Copyright 1998 Star Tribune
Star Tribune (Minneapolis, MN)
June 24, 1998, Metro Edition

HEADLINE: Techne to acquire research products unit from Genzyme; $ 65.5 million deal will expand customer base, improve manufacturing efficiency

BYLINE: Melissa Levy; Staff Writer

Minneapolis-based Techne Corp. said Tuesday it will buy the research products division of biotechnology firm Genzyme Corp. for roughly $ 65.5 million.

The purchase price of the Genzyme unit includes $ 24.8 million in cash, $ 17 million in Techne common stock and an estimated $ 23.7 million in five years of royalties on Techne's biotechnology group sales.

The deal, expected to close July 1, will expand Techne's customer base and add some new products to the line of proteins and antibodies the company makes and sells to research scientists. The products are used for biotechnology research, such as studying how cancer spreads in cells.

Techne currently offers 1,900 products to about 8,000 customers. The Genzyme division, based in Cambridge, Mass., has more than 4,000 customers and 350 products.

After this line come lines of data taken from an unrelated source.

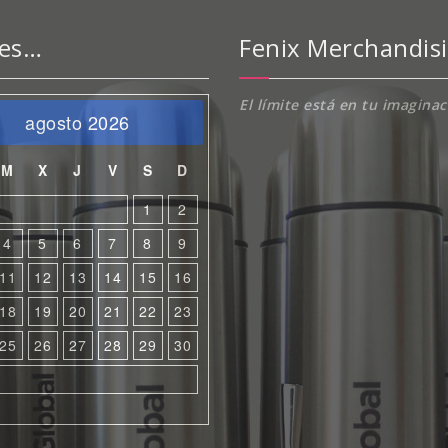
 es…
Fenix Merchandis
El límite está en tu imagina
agosto 2026
M
X
J
V
S
D
1
2
4
5
6
7
8
9
11
12
13
14
15
16
18
19
20
21
22
23
25
26
27
28
29
30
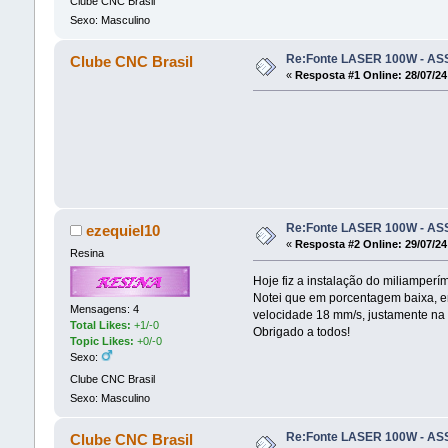
Clube CNC Brasil
Sexo: Masculino
Re:Fonte LASER 100W - A
Clube CNC Brasil
«
Resposta #1 Online:
28/07/24
Re:Fonte LASER 100W - A
ezequiel10
«
Resposta #2 Online:
29/07/24
Resina
Hoje fiz a instalação do miliamperí
Notei que em porcentagem baixa, en
Mensagens: 4
velocidade 18 mm/s, justamente na p
Total Likes:
+1/-0
Obrigado a todos!
Topic Likes:
+0/-0
Sexo:
Clube CNC Brasil
Sexo: Masculino
Re:Fonte LASER 100W - A
Clube CNC Brasil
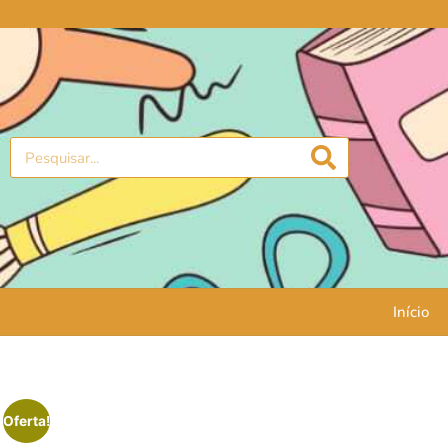
Início
Oferta!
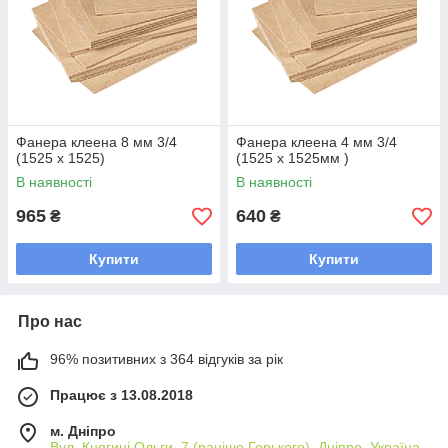
Фанера клеена 8 мм 3/4
Фанера клеена 4 мм 3/4
(1525 х 1525)
(1525 х 1525мм )
В наявності
В наявності
965
640
₴
₴
Купити
Купити
Про нас
96% позитивних з 364 відгуків за рік
Працює з 13.08.2018
м. Дніпро
Вул. Княгині Ольги, 7 (раніше Горького), Дніпро, Україна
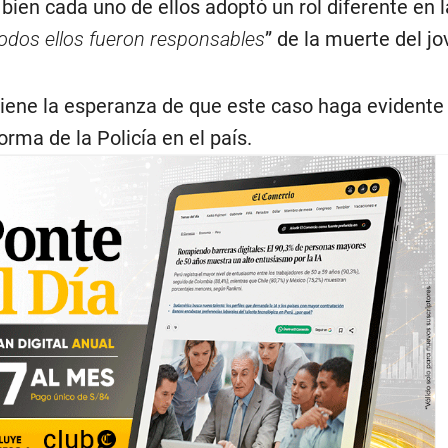
 bien cada uno de ellos adoptó un rol diferente en l
odos ellos fueron responsables
” de la muerte del jo
 tiene la esperanza de que este caso haga evidente 
rma de la Policía en el país.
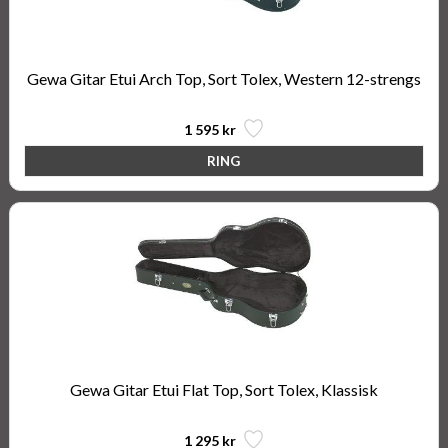
Gewa Gitar Etui Arch Top, Sort Tolex, Western 12-strengs
1 595 kr
Gewa Gitar Etui Flat Top, Sort Tolex, Klassisk
1 295 kr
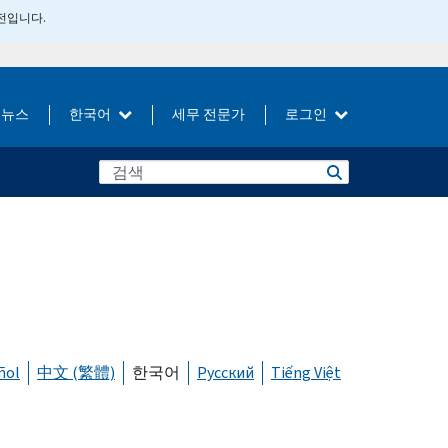
버전입니다.
뉴스
한국어
세무 전문가
로그인
ñol
中文 (繁體)
한국어
Русский
Tiếng Việt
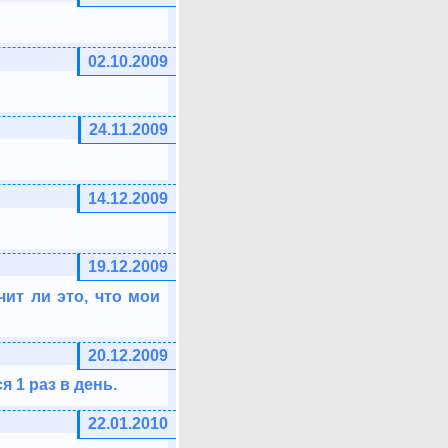
02.10.2009
24.11.2009
14.12.2009
19.12.2009
ит ли это, что мои
20.12.2009
 1 раз в день.
22.01.2010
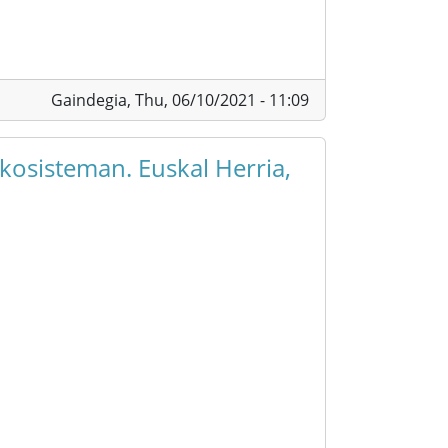
Gaindegia,
Thu, 06/10/2021 - 11:09
kosisteman. Euskal Herria,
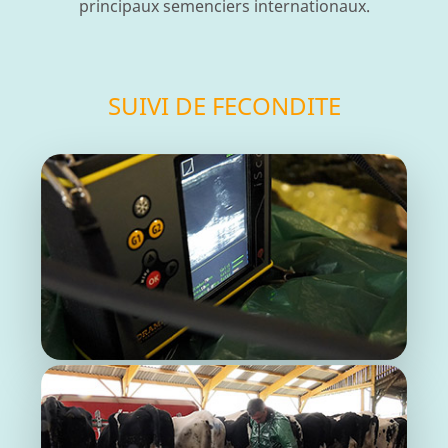
principaux semenciers internationaux.
SUIVI DE FECONDITE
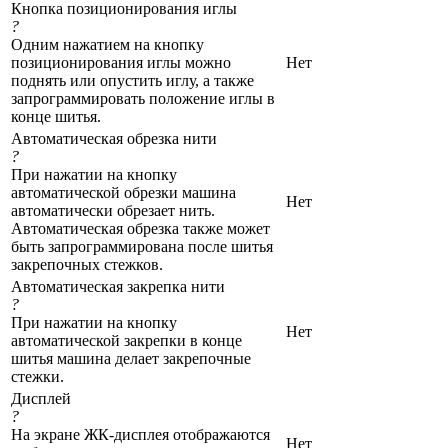
Кнопка позиционирования иглы
?
Одним нажатием на кнопку
позиционирования иглы можно
Нет
поднять или опустить иглу, а также
запрограммировать положение иглы в
конце шитья.
Автоматическая обрезка нити
?
При нажатии на кнопку
автоматической обрезки машина
Нет
автоматически обрезает нить.
Автоматическая обрезка также может
быть запрограммирована после шитья
закрепочных стежков.
Автоматическая закрепка нити
?
При нажатии на кнопку
Нет
автоматической закрепки в конце
шитья машина делает закрепочные
стежки.
Дисплей
?
На экране ЖК-дисплея отображаются
Нет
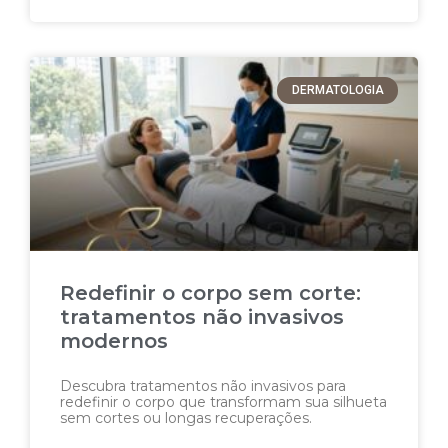
DERMATOLOGIA
Redefinir o corpo sem corte:
tratamentos não invasivos
modernos
Descubra tratamentos não invasivos para
redefinir o corpo que transformam sua silhueta
sem cortes ou longas recuperações.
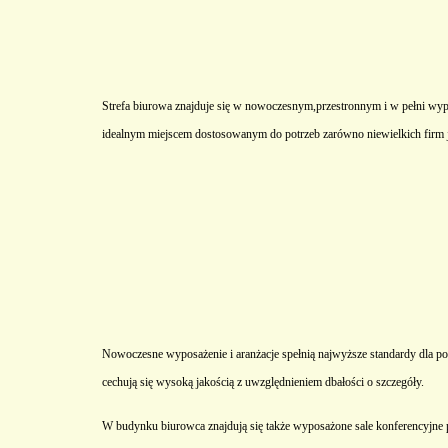
Strefa biurowa znajduje się w nowoczesnym,przestronnym i w pełni w
idealnym miejscem dostosowanym do potrzeb zarówno niewielkich firm ja
Nowoczesne wyposażenie i aranżacje spełnią najwyższe standardy dla po
cechują się wysoką jakością z uwzględnieniem dbałości o szczegóły.
W budynku biurowca znajdują się także wyposażone sale konferencyjne 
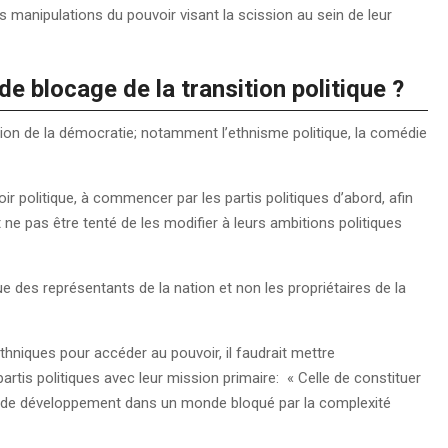
s manipulations du pouvoir visant la scission au sein de leur
 blocage de la transition politique ?
ion de la démocratie; notamment l’ethnisme politique, la comédie
voir politique, à commencer par les partis politiques d’abord, afin
 ne pas être tenté de les modifier à leurs ambitions politiques
que des représentants de la nation et non les propriétaires de la
hniques pour accéder au pouvoir, il faudrait mettre
tis politiques avec leur mission primaire: « Celle de constituer
es de développement dans un monde bloqué par la complexité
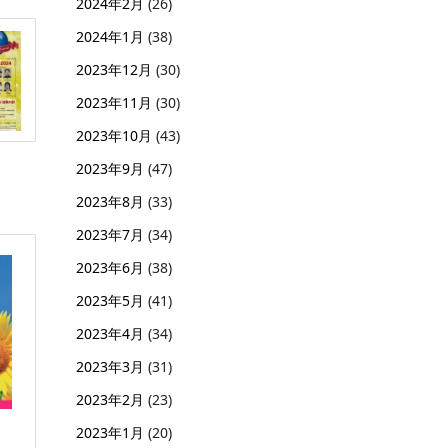
2024年2月
(26)
2024年1月
(38)
2023年12月
(30)
2023年11月
(30)
2023年10月
(43)
2023年9月
(47)
2023年8月
(33)
2023年7月
(34)
2023年6月
(38)
2023年5月
(41)
2023年4月
(34)
2023年3月
(31)
2023年2月
(23)
2023年1月
(20)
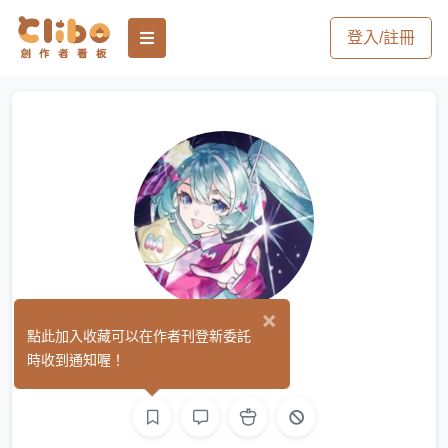
登入/註冊
×
鹿筱燭
點此加入收藏可以在作者刊登新委託
(0)
時收到通知喔！
繪圖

The acquisition will increase Techne's 35 percent share of the cytokine research market to 50 percent, controller Kathy Backes said.

Techne is acquiring customer lists, inventory and some equipment from the Genzyme unit, but no production facilities.

In a prepared statement, Techne Chairman and CEO Thomas Oland said that the deal will "improve our manufacturing efficiency and marketing and sales effectiveness."

Techne posted sales of $ 63.5 million in 1997, with $ 52.4 million of that related to its biotechnology business. Genzyme's research products division had sales of $ 15 million last year.

The purchase price, which could total more than four times the revenue of the Genzyme unit, is not unusual in the industry, said Douglas Eayrs, a health care analyst who follows Techne for John G. Kinnard & Co. in Minneapolis.

"This removes one of Techne's primary competitors from the market," Eayrs said.

Techne officials said the acquisition would cause the company to report fiscal 1999 earnings of 6 to 12 cents a share less than for fiscal 1998, which ends Tuesday. They attributed the decrease to the write-off of acquired inventories and the amortization of good will.

Eayrs raised his fiscal 1999 revenue projection for Techne by $ 13.5 million, to $ 88 million, because of the planned acquisition. He also predicted that company earnings will rebound in fiscal 2000.

"I think this is a good strategic move in the long term," Eayrs said.

Techne made a similar acquisition in 1991, buying the research products business of Amgen Inc. in California.

On Tuesday, Techne's stock closed at $ 17, down 62 cents.

The company has 350 employees in Minneapolis and 45 in England and Germany.It hasn't determined whether it will bring on any of the 89 workers in the Genzyme unit, Backes said.